Pour reprendre l’actualité au rebond après le calme estival, voici quelques mots sur un article publié cet été dans la revue Science par des neurobiologistes de l’université de Cardiff. Ils se sont intéressés, chez la souris, au dysfonctionnement du gène, DISC1 (« disrupted in schizophrenia1 »), et ont montré que, observé dans une fenêtre de temps circonscrite peu de temps après la naissance, il affecte le fonctionnement futur du cerveau en modifiant durablement la plasticité synaptique.
La plasticité synaptique est une caractéristique neuronale essentielle au fonctionnement du cerveau. Les synapses sont les connections entre neurones, lieux d’échanges et de circulation d’informations. Plus le nombre de synapses partagées par deux neurones est grand et plus elles sont fortes, plus l’information circule facilement de l’un à l’autre. Ainsi, le nombre, la nature et l’efficacité des synapses entre les neurones du cerveau permettent de construire un réseau dont la géométrie détermine le fonctionnement cérébral. Ce réseau évolue au cours de la vie. De nouvelles synapses apparaissent, disparaissent, et la force et l’efficacité des synapses existantes changent. C’est ce que l’on appelle la plasticité synaptique. Elle est à la source de l’évolution du cerveau au cours de la vie et fonde les mécanismes d’apprentissage et de mémorisation. Elle permet aussi d’expliquer comment le développement du cortex cérébral obéit à l’influence de l’environnement, en particulier durant des phases du développement post-natal que l’on nomme les périodes critiques, pendant lesquelles une perturbation peut induire la production de neurones inopérants. C’est par le mécanisme de plasticité synaptique que l’expérience de l’environnement sensoriel affecte le développement du cortex. Les auteurs de l’étude publiée cet été ont mis en évidence, chez la souris, une fenêtre de temps au cours du développement pendant laquelle la plasticité elle-même peut être affectée.

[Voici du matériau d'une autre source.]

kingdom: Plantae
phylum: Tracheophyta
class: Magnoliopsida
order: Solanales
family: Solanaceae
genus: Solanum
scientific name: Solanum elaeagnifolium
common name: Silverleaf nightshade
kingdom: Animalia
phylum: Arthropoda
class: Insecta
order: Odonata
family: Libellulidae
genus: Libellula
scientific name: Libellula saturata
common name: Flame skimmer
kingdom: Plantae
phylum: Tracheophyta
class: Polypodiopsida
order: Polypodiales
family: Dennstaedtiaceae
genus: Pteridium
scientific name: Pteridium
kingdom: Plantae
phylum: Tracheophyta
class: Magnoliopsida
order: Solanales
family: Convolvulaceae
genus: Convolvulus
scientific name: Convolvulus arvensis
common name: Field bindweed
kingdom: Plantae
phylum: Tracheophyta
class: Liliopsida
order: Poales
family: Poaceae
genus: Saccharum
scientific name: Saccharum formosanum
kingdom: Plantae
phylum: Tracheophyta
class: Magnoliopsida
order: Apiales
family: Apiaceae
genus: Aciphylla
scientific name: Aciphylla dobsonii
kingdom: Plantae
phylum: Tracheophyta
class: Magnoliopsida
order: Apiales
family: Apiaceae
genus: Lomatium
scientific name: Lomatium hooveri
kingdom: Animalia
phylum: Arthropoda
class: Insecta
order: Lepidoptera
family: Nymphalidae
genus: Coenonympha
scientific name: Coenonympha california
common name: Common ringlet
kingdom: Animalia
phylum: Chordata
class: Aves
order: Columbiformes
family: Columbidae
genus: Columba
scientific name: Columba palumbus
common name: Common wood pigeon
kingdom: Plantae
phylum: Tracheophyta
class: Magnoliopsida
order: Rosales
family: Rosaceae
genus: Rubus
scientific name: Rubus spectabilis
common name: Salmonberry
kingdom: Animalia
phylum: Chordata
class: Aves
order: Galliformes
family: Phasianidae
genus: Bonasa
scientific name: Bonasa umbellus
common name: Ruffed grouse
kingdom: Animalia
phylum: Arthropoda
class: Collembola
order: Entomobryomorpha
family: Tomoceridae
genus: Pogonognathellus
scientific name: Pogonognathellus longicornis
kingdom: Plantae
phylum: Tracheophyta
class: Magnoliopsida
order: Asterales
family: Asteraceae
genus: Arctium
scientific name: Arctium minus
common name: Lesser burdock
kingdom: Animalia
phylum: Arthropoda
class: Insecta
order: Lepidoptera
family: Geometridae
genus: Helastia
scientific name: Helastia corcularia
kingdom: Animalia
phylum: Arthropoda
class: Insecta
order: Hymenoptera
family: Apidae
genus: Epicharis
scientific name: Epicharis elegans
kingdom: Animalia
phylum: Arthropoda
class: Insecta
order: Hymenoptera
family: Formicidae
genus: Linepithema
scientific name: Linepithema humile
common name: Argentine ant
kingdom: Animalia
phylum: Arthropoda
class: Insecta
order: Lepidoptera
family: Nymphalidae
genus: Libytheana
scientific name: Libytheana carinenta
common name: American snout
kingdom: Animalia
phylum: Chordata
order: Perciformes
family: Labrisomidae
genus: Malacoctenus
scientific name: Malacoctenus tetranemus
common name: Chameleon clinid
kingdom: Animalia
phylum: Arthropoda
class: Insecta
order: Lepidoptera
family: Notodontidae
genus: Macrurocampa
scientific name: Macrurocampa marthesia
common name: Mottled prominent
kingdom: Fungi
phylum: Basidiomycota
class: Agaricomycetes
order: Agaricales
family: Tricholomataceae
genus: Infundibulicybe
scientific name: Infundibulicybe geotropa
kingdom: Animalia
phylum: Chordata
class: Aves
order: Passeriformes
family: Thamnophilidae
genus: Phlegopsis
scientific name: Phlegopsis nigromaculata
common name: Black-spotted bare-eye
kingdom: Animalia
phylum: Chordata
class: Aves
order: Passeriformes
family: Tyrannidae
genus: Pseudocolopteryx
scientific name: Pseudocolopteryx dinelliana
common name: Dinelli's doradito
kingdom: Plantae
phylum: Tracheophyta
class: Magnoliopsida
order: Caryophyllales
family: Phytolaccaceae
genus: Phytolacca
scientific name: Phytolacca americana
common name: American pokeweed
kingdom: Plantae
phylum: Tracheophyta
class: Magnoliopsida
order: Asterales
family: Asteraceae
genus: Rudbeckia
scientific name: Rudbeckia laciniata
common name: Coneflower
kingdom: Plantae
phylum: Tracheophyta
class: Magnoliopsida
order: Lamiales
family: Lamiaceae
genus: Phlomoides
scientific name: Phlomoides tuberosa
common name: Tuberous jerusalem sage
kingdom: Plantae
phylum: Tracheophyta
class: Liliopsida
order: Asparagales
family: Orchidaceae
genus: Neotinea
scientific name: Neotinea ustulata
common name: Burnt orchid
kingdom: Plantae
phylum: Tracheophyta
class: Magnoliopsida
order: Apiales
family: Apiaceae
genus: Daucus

Ils se sont intéressés au gène DISC1. Une mutation de ce gène est un facteur de risque pour certaines maladies psychiatriques (la schizophrénie, la dépression clinique et les troubles bipolaires). Pour que les synapses s’établissent de façon harmonieuse, la protéine produite par le gène DISC1 doit pouvoir s’associer avec deux autres molécules, Lis et Nudel. Les auteurs ont montré que chez la souris, bloquer la liaison de DISC1 et de Lis et Nudel dans une phase précoce du développement entraîne, à l’âge adulte, une déficience de la plasticité synaptique : les neurones corticaux ne sont plus capables de former de nouvelles synapses et/ou de renforcer les synapses existantes. Ce phénomène n’est pas reproduit lorsque l’expérience est réalisée sur un cerveau mature. L’effet n’est visible que pendant une fenêtre de sept jours, tôt au cours du développement (une semaine après la naissance), au cours de laquelle le blocage de liaison de DISC1 atteint de façon irréversible la plasticité synaptique plus tard au cours de la vie adulte.
Ces mécanismes pourraient être à l’origine des déficits cognitifs associés avec les mutations de DISC1 et expliquer l’apparition tardive de certains symptômes psychiatriques à la fin de l’adolescence. Pour les auteurs, « DISC1 est le gène pierre de Rosette de la schizophrénie. Il pourrait détenir la clé qui nous permettra de décrypter les rôles respectifs de tous les gènes impliqués dans la maladie ».
S. D. Greenhill, K. Juczewski, A. M. de Haan, G. Seaton, K. Fox, N. R. Hardingham. Adult cortical plasticity depends on an early postnatal critical period. Science, 24 Juillet 2015.